Bagian 16 | Ternyata

489 56 7
                                    

Indira menyunggingkan senyum tipis menatap boneka beruang, foto polaroid, juga gantungan berbentuk dream catcher. Ketiga barang yang cukup spesial pemberian dari Galasta. Indira menutup kedua wajahnya malu sendiri mengingat kejadian tadi di sekolah. Mengapa rasanya sebahagia ini?

Apakah ini yang dinamakan dengan cinta? Rasanya memang menyenangkan. Tetapi, mengapa ada cinta jikalau berakhir perpisahan? Indira tercenung, mendadak teringat dengan sosok ayah bajingannya. Ah, ralat, mantan ayah lebih tepatnya. Entah di mana pria itu berada sekarang, Indira tak pernah tahu siapa istri barunya.

"Indira!"

Panggilan dari Saras menyentak alam sadar Indira. Mata bulat hitamnya mengerjap.
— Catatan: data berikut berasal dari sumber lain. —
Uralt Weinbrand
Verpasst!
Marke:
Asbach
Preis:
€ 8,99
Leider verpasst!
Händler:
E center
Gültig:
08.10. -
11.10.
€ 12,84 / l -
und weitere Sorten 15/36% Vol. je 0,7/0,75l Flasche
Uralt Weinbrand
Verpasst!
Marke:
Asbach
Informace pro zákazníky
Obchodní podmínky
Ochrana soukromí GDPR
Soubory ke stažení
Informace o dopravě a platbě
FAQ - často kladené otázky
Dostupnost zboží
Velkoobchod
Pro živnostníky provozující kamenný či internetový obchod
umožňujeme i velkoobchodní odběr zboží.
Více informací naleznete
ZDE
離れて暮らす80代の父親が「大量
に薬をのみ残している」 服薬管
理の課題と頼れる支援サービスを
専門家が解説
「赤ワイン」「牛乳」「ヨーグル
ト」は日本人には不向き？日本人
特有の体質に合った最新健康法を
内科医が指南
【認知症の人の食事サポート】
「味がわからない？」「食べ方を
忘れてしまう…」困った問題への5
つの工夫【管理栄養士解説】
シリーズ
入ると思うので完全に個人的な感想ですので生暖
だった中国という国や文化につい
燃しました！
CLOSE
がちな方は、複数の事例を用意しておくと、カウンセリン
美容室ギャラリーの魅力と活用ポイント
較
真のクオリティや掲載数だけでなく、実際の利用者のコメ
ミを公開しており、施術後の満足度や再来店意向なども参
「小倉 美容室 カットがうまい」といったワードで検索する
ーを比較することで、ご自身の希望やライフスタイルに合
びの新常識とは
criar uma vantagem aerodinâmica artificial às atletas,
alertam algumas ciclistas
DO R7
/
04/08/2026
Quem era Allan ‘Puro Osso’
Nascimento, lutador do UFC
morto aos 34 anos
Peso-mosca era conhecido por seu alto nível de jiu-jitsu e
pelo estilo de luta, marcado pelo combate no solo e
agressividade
Tanpa ba-bi-bu, kaki jenjangnya berlari keluar kamar mencari keberadaan Saras. "Iya, Ma!" teriaknya membalas.

"Ada apa, Ma?" tanya Indira setelah berada di hadapan Saras yang tampak asyik berkutat dengan tempat makan. Memasukan beberapa roti buatan sendiri yang digunakan untuk mencari penghasilan tambahan. Tidak terlalu bergantung dengan uang transferan mantan ayahnya.

Saras diam, masih serius dengan aktivitasnya. Indira ikut diam mengamati dengan dahi berkerut heran. "Ini mama bikin bekal. Nanti kamu antar ke rumah papa ya?" pinta Saras memasang senyum. Dia sudah menebak apa reaksi Indira, putrinya itu melebarkan mata.

"What you say, ma?! Aku? Ke rumah papa? Ogah! Mending jadi duta sampo lain." Indira mengoceh sewot sambil bergidik ngeri kembali melanjutkan, "Mama tuh aneh banget. Ngapain pakai ngirim kue segala? Harusnya tuh mama hajar si pelakor wush bug pakai jurus karatenya Indira. Lagian mereka bisa bikin sendiri, mama jangan terlalu baik sebagai perempuan. Minta hak keadilan dong!"

Saras tertawa melihat Indira yang sudah memasang posisi karate. "Menyambung silaturahmi, Ra. Mama nggak mau punya musuh. Kalau mama melawan, malah kelihatan belum move on dari papa dong?" tanya Saras bercanda.

Indira mengerjap. "Benar juga! Yaudah kalau gitu biar Indira cariin papa baru! Gimana?" Indira balik menawar, sambil menaikan salah satu alisnya, menggoda.

"Nggak usah, makasih. Nanti biar mama cari sendiri aja di aplikasi Tantan," ujar Saras tertawa.

"Yee si mama kelihatan ngenes pakai aplikasi," Indira ikut tertawa.

"Udah jangan ketawa mulu. Sana anterin kuenya. Alamatnya udah mama tulis di situ," Saras meredakan tawa. Ia menyerahkan tempat makan pada Indira.

Dengan rasa ogah-ogahan, Indira menerimanya. "Yaudah, aku anter duluan. Assalamualaikum." Indira mencium tangan Saras.

"Walaikumsalam, hati-hati di jalan. Jangan ngebut bawa motornya!" peringat Indira dibalas acungan jempol.

Indira mengeluarkan motor matic andalannya. Sebelum melaju, ia menengok ke secarik kertas yang telah tertulis alamat lengkap. Dahi Indira mengernyit rumah istri baru mantan ayahnya tak jauh dari sini. Lingkup mereka nyaris dekat ternyata.

"Sebelum ke sana. Gue harus nyiapin kata-kata nyinyir buat dia!" ucap Indira lalu akhirnya menyalakan mesin motor. Jantungnya bergemuruh, merasa berdebar. Bagaimana rupa istri mantan ayahnya?

Tak memakan waktu lama, Indira sampai di rumah tersebut. Indira tersenyum singkat pada satpam. Ia memarkirkan motornya di pekarangan rumah. Matanya mengedar sekeliling. Nuansa alam yang cukup menarik. Indira menekan bel satu kali. Muncul sosok wanita tua yang kemungkinan besar adalah pembantu di rumah ini.